» PROBLEM DESCRIPTION
Copy word for word the passage of the Aqueon Minibow 2.5 thread below, from "The bulb that" to "plants just fine.".

READING TEXT section start

# Aqueon Minibow 2.5



## Church (Sep 14, 2004)

The bulb that comes with it is rather unsuitable, actually. I used to have one of those minibows, and I had to replace the bulb with one of those 10w 6500k walmart bulbs. That being said, once I replaced the bulb, it grew low-light plants just fine.

Here's a pic of the tank, from back when it was up and running:











The only reason it was dismantled is that I ended up not liking the bowfront, and went with a standard, flat-glass 2.5g instead. Just remember that 2.5 gallons is not much water at ALL, and you will have to constantly top off, because any fluctuations will be drastic and harm/kill your livestock. It's an ongoing problem of mine, which is why my 2.5 is currently devoid of any animal life.

Hope that helps.


----------



## Eden Marel (Jan 28, 2010)

I have the Aqueon 5g, and yes you do need to switch the bulb since it is incandescent. I too do not like the bow front, so I'll be buying a Aqueon 5.5g rectangle glass soon and use the bwofront to house some snails.

READING TEXT section end
SOURCE DATA section start

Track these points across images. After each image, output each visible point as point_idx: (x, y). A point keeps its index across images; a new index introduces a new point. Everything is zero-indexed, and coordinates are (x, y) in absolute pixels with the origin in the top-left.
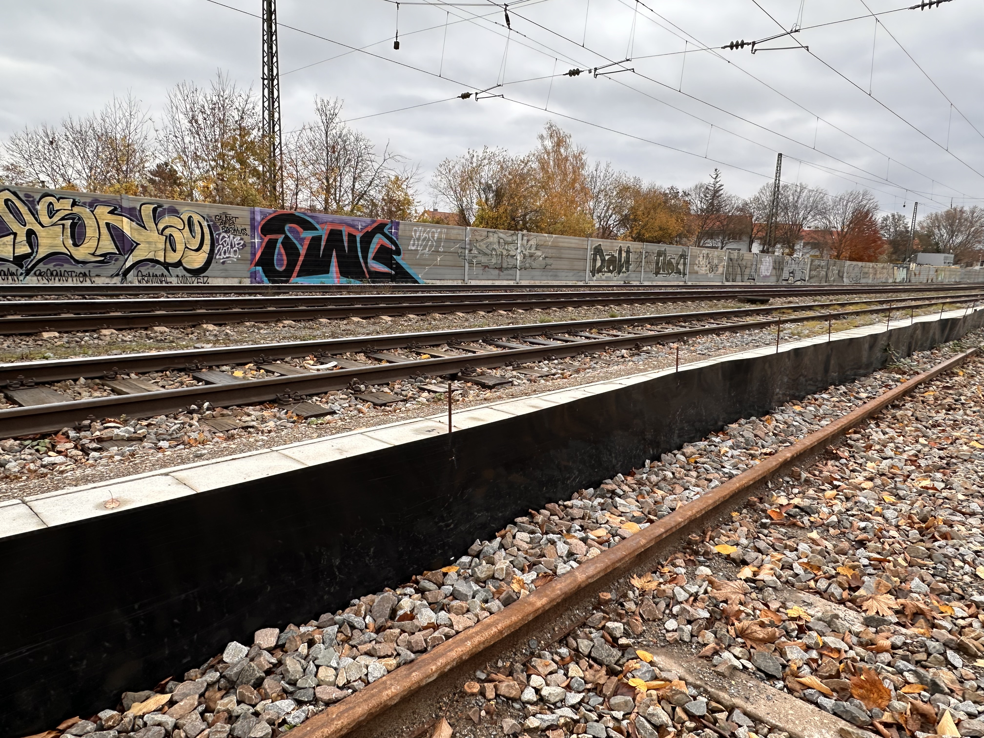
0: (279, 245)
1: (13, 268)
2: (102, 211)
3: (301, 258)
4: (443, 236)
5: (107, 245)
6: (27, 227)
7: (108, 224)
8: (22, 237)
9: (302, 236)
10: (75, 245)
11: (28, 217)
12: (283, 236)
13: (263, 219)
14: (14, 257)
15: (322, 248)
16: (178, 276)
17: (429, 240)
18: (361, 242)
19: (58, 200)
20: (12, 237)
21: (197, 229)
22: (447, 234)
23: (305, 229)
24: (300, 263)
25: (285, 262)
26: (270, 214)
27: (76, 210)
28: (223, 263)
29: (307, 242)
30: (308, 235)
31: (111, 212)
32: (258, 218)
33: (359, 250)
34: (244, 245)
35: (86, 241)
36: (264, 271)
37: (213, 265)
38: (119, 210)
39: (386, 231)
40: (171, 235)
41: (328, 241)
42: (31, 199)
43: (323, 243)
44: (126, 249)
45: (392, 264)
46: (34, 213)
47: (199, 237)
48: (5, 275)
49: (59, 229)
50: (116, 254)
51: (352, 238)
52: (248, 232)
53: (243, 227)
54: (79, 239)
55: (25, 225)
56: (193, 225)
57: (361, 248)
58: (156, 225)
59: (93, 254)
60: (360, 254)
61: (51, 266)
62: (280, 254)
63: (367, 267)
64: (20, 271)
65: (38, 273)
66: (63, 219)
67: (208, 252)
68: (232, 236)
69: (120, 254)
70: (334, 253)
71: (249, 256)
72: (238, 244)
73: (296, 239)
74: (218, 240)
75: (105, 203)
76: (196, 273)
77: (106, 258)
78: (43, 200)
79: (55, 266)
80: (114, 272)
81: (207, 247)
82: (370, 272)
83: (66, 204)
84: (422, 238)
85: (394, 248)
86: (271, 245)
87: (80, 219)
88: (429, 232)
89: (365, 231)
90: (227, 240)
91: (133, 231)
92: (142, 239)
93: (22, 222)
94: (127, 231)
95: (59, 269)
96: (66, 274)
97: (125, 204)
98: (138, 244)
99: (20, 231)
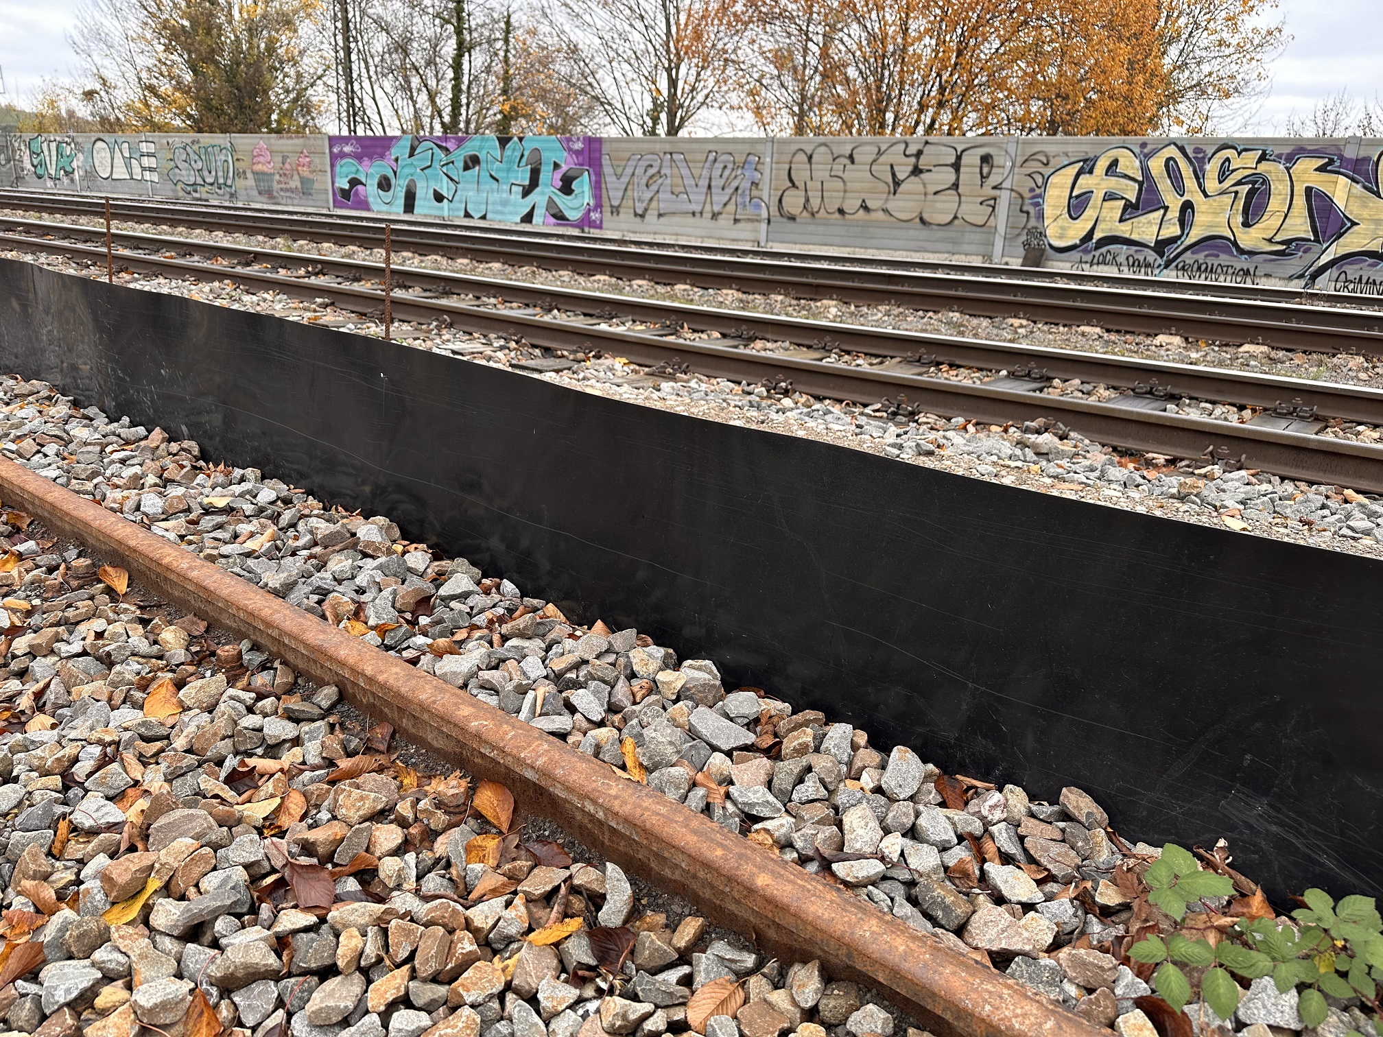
1: (1151, 256)
2: (1306, 166)
5: (1299, 226)
6: (1186, 197)
7: (1309, 190)
8: (1174, 214)
10: (1246, 224)
11: (1190, 183)
14: (1157, 242)
19: (1239, 154)
20: (1162, 211)
27: (1263, 167)
31: (1321, 169)
35: (1265, 218)
38: (1337, 164)
42: (1201, 155)
44: (1330, 232)
46: (1199, 177)
48: (1139, 266)
49: (1228, 199)
50: (1308, 240)
54: (1255, 215)
55: (1183, 195)
59: (1270, 241)
61: (1201, 257)
64: (1159, 261)
65: (1181, 265)
66: (1239, 183)
69: (1317, 241)
75: (1314, 154)
77: (1290, 247)
78: (1217, 155)
79: (1206, 256)
80: (1297, 270)
83: (1250, 159)
87: (1265, 181)
91: (1351, 199)
92: (1365, 213)
93: (1179, 188)
94: (1340, 201)
95: (1210, 261)
96: (1219, 270)
97: (1350, 153)
98: (1354, 224)
99: (1174, 203)
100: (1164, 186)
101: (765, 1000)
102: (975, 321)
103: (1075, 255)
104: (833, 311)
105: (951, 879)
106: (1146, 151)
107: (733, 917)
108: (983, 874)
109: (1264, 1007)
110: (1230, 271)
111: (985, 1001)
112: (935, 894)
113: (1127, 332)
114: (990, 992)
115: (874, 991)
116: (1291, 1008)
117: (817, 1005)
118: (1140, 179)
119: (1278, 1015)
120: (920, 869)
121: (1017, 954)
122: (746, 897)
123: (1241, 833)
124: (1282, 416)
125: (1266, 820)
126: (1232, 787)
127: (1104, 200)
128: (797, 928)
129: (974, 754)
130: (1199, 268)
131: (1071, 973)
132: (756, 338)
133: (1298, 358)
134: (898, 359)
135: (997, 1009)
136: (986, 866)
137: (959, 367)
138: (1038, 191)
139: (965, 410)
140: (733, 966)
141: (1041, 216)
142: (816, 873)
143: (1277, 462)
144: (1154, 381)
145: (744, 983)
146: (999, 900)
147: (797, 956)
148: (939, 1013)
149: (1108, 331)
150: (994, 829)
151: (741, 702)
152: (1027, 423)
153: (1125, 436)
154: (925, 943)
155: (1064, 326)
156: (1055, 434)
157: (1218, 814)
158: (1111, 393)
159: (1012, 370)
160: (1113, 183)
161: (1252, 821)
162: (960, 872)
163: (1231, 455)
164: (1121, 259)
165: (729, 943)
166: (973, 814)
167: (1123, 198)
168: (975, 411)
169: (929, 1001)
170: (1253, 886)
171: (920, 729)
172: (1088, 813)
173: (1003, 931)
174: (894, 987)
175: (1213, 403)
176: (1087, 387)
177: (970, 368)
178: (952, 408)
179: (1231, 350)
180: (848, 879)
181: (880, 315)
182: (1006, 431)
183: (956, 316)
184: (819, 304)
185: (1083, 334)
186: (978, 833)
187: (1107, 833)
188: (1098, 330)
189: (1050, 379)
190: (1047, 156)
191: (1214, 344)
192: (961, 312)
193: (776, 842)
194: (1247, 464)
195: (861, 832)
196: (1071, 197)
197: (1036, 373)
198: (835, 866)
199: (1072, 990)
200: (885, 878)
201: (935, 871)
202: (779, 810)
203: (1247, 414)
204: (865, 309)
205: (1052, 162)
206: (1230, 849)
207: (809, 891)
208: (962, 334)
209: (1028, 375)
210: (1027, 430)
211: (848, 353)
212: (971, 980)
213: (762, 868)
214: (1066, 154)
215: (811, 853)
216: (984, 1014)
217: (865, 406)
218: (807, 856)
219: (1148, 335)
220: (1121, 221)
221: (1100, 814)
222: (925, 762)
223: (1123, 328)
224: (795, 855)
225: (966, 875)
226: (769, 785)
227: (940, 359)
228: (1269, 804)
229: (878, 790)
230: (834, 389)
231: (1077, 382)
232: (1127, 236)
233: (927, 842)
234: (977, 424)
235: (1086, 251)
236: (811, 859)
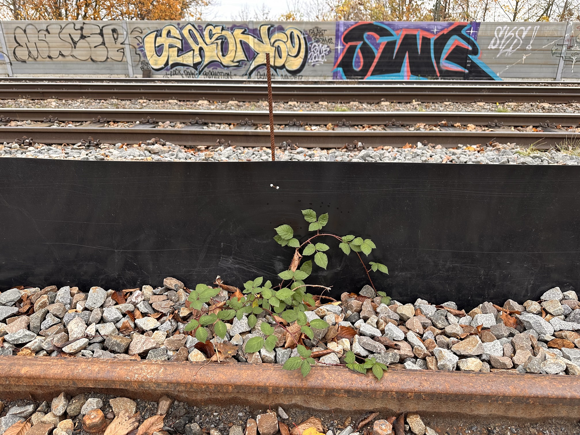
0: (358, 50)
1: (193, 70)
2: (238, 32)
3: (376, 60)
4: (534, 34)
5: (241, 56)
6: (200, 46)
7: (241, 41)
8: (197, 52)
9: (378, 42)
10: (223, 55)
11: (200, 40)
12: (362, 42)
13: (346, 30)
14: (194, 64)
15: (396, 51)
16: (282, 75)
17: (515, 38)
18: (435, 44)
19: (214, 27)
20: (192, 52)
21: (296, 41)
22: (540, 30)
23: (381, 36)
24: (374, 64)
25: (362, 64)
26: (352, 25)
27: (224, 33)
28: (314, 65)
29: (382, 47)
30: (384, 41)
31: (243, 33)
32: (342, 29)
33: (432, 51)
34: (330, 52)
35: (229, 53)
36: (344, 71)
37: (306, 67)
38: (248, 31)
39: (463, 32)
40: (279, 46)
41: (402, 44)
42: (201, 28)
43: (397, 47)
44: (251, 57)
45: (467, 63)
46: (202, 37)
47: (297, 46)
48: (189, 74)
49: (215, 46)
50: (245, 61)
51: (426, 41)
52: (334, 41)
53: (330, 37)
54: (225, 52)
55: (198, 45)
56: (294, 38)
57: (435, 49)
58: (270, 39)
59: (233, 61)
60: (432, 55)
61: (211, 69)
62: (358, 57)
63: (439, 67)
64: (196, 72)
65: (205, 73)
66: (217, 39)
67: (303, 57)
68: (321, 45)
69: (248, 60)
70: (407, 55)
71: (333, 60)
72: (325, 51)
73: (373, 44)
74: (310, 48)
75: (240, 27)
76: (294, 73)
77: (240, 64)
78: (207, 28)
79: (213, 69)
80: (244, 72)
81: (302, 54)
82: (441, 71)
83: (218, 30)
84: (505, 37)
85: (470, 48)
86: (351, 51)
87: (226, 39)
88: (516, 30)
89: (441, 33)
90: (317, 48)
91: (255, 44)
92: (261, 50)
93: (197, 43)
94: (251, 45)
95: (215, 71)
96: (219, 74)
97: (251, 27)
98: (258, 54)
99: (196, 48)
100: (190, 41)
101: (41, 422)
102: (123, 102)
103: (163, 72)
104: (54, 104)
105: (122, 332)
106: (180, 26)
107: (18, 393)
108: (136, 325)
109: (238, 327)
110: (222, 74)
111: (136, 373)
112: (112, 341)
113: (187, 101)
114: (137, 369)
115: (93, 392)
116: (246, 324)
117: (66, 411)
118: (181, 38)
119: (242, 328)
120: (106, 334)
121: (149, 350)
122: (18, 381)
123: (228, 271)
124: (243, 125)
125: (234, 264)
126: (220, 256)
127: (169, 48)
128: (47, 384)
129: (127, 279)
130: (211, 74)
131: (169, 347)
132: (11, 121)
133: (247, 104)
134: (89, 122)
135: (140, 374)
136: (136, 321)
137: (118, 122)
138: (141, 45)
139: (121, 140)
140: (23, 415)
141: (145, 56)
142: (57, 356)
143: (241, 142)
144: (197, 118)
145: (30, 419)
146: (143, 332)
147: (54, 395)
148: (118, 387)
149: (180, 101)
150: (138, 306)
151: (9, 295)
152: (148, 141)
153: (187, 141)
154: (108, 363)
155: (162, 101)
156: (160, 144)
157: (219, 268)
158: (183, 125)
159: (141, 120)
160: (171, 41)
161: (229, 266)
162: (124, 328)
163: (225, 142)
164: (182, 72)
165: (18, 406)
166: (129, 303)
167: (176, 47)
168: (125, 139)
169: (113, 385)
170: (236, 288)
171: (101, 277)
172: (175, 285)
173: (144, 343)
174: (97, 387)
175: (220, 124)
176: (172, 124)
177: (123, 122)
178: (115, 140)
179: (225, 104)
180: (71, 352)
181: (78, 104)
182: (140, 146)
183: (115, 101)
184: (46, 101)
185: (170, 103)
186: (132, 310)
187: (184, 289)
188: (176, 101)
189: (157, 123)
190: (141, 29)
191: (219, 102)
192: (117, 99)
193: (33, 351)
194: (231, 144)
195: (75, 330)
196: (155, 47)
197: (151, 121)
198: (63, 349)
199: (170, 353)
200: (90, 344)
201: (113, 332)
202: (33, 336)
203: (232, 126)
204: (70, 102)
205: (144, 31)
206: (221, 279)
207: (49, 365)
208: (118, 108)
209: (148, 122)
210: (148, 144)
211: (64, 122)
212: (128, 368)
213: (23, 365)
214: (149, 28)
215: (51, 348)
216: (135, 379)
217: (74, 144)
218: (51, 350)
219: (195, 101)
220: (178, 56)
221: (180, 283)
222: (106, 289)
223: (185, 99)
224: (45, 352)
225: (127, 328)
226: (28, 327)
227: (109, 120)
228: (233, 258)
229: (86, 309)
230: (56, 139)
231: (168, 122)
232: (182, 62)
233: (109, 322)
234: (127, 145)
235: (167, 70)
236: (53, 351)
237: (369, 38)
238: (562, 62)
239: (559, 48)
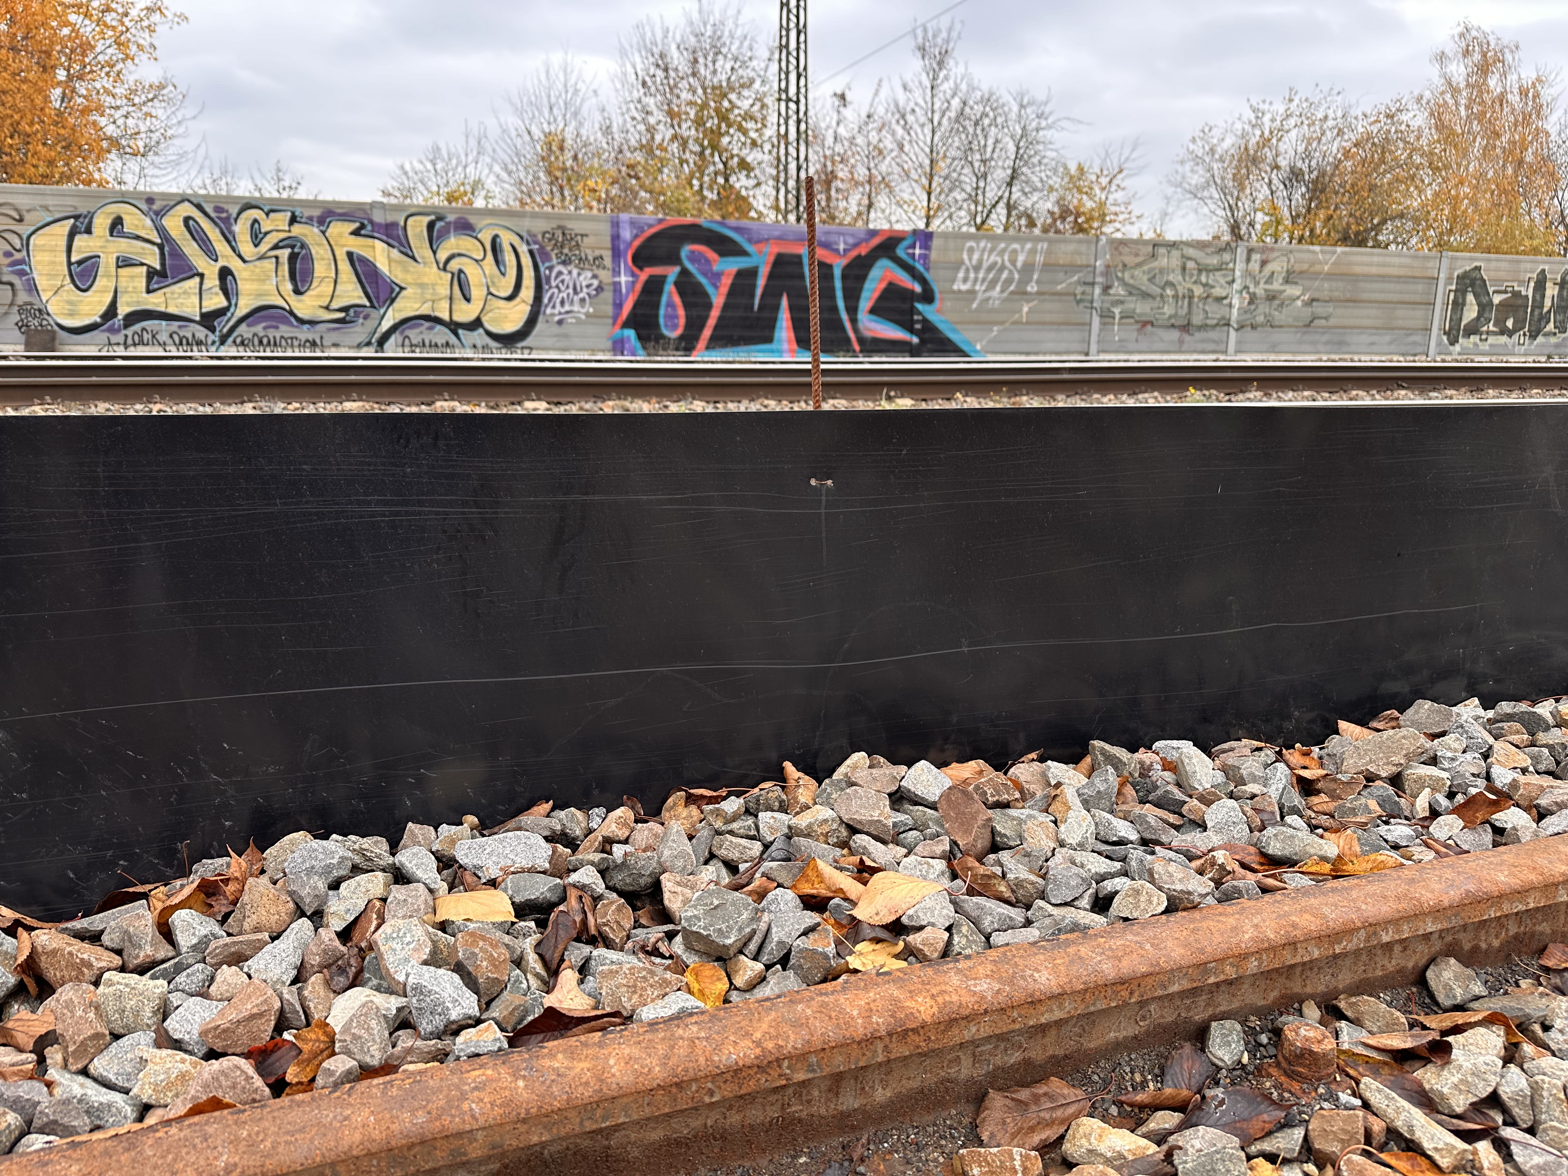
0: (669, 287)
1: (201, 333)
2: (340, 230)
3: (715, 314)
4: (1039, 259)
5: (351, 293)
6: (221, 263)
7: (350, 255)
8: (212, 281)
9: (716, 268)
10: (297, 292)
11: (221, 247)
12: (677, 269)
13: (636, 236)
14: (203, 315)
15: (759, 292)
16: (475, 346)
17: (1003, 268)
18: (844, 277)
19: (267, 214)
20: (197, 280)
21: (509, 258)
22: (1049, 252)
23: (722, 254)
24: (712, 322)
25: (682, 321)
26: (650, 226)
27: (297, 230)
28: (560, 322)
29: (726, 282)
30: (730, 266)
31: (356, 233)
32: (626, 234)
33: (839, 294)
34: (600, 289)
35: (314, 284)
36: (640, 337)
37: (540, 326)
38: (369, 227)
39: (900, 252)
40: (461, 271)
41: (771, 276)
42: (224, 215)
43: (761, 282)
44: (382, 297)
45: (913, 322)
46: (229, 239)
47: (512, 273)
48: (188, 344)
49: (270, 264)
50: (365, 306)
51: (825, 270)
52: (608, 261)
53: (597, 253)
54: (303, 281)
55: (216, 260)
56: (502, 251)
57: (845, 289)
58: (434, 253)
59: (327, 308)
60: (841, 304)
61: (259, 329)
62: (670, 304)
63: (856, 330)
64: (211, 337)
65: (238, 340)
66: (276, 247)
67: (530, 300)
68: (575, 272)
69: (372, 306)
70: (784, 302)
71: (609, 310)
72: (588, 286)
73: (705, 274)
74: (548, 279)
75: (345, 217)
76: (508, 340)
77: (349, 315)
78: (244, 215)
79: (265, 328)
80: (363, 338)
81: (527, 292)
82: (861, 340)
83: (281, 220)
84: (985, 265)
85: (918, 288)
86: (653, 287)
87: (303, 246)
88: (1003, 251)
89: (854, 253)
90: (566, 278)
91: (393, 264)
92: (409, 278)
93: (212, 254)
94: (382, 265)
95: (271, 333)
96: (283, 343)
97: (379, 217)
98: (402, 289)
99: (211, 271)
100: (191, 249)
103: (99, 336)
106: (155, 207)
110: (296, 343)
118: (159, 241)
127: (118, 267)
130: (261, 342)
138: (17, 256)
141: (32, 288)
160: (124, 246)
164: (163, 337)
167: (142, 264)
190: (17, 210)
196: (70, 264)
205: (27, 217)
214: (46, 208)
220: (149, 291)
232: (162, 309)
235: (113, 330)
237: (693, 258)
238: (1096, 321)
239: (1088, 289)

SOURCE DATA section end

» ANSWER SECTION
The bulb that comes with it is rather unsuitable, actually. I used to have one of those minibows, and I had to replace the bulb with one of those 10w 6500k walmart bulbs. That being said, once I replaced the bulb, it grew low-light plants just fine.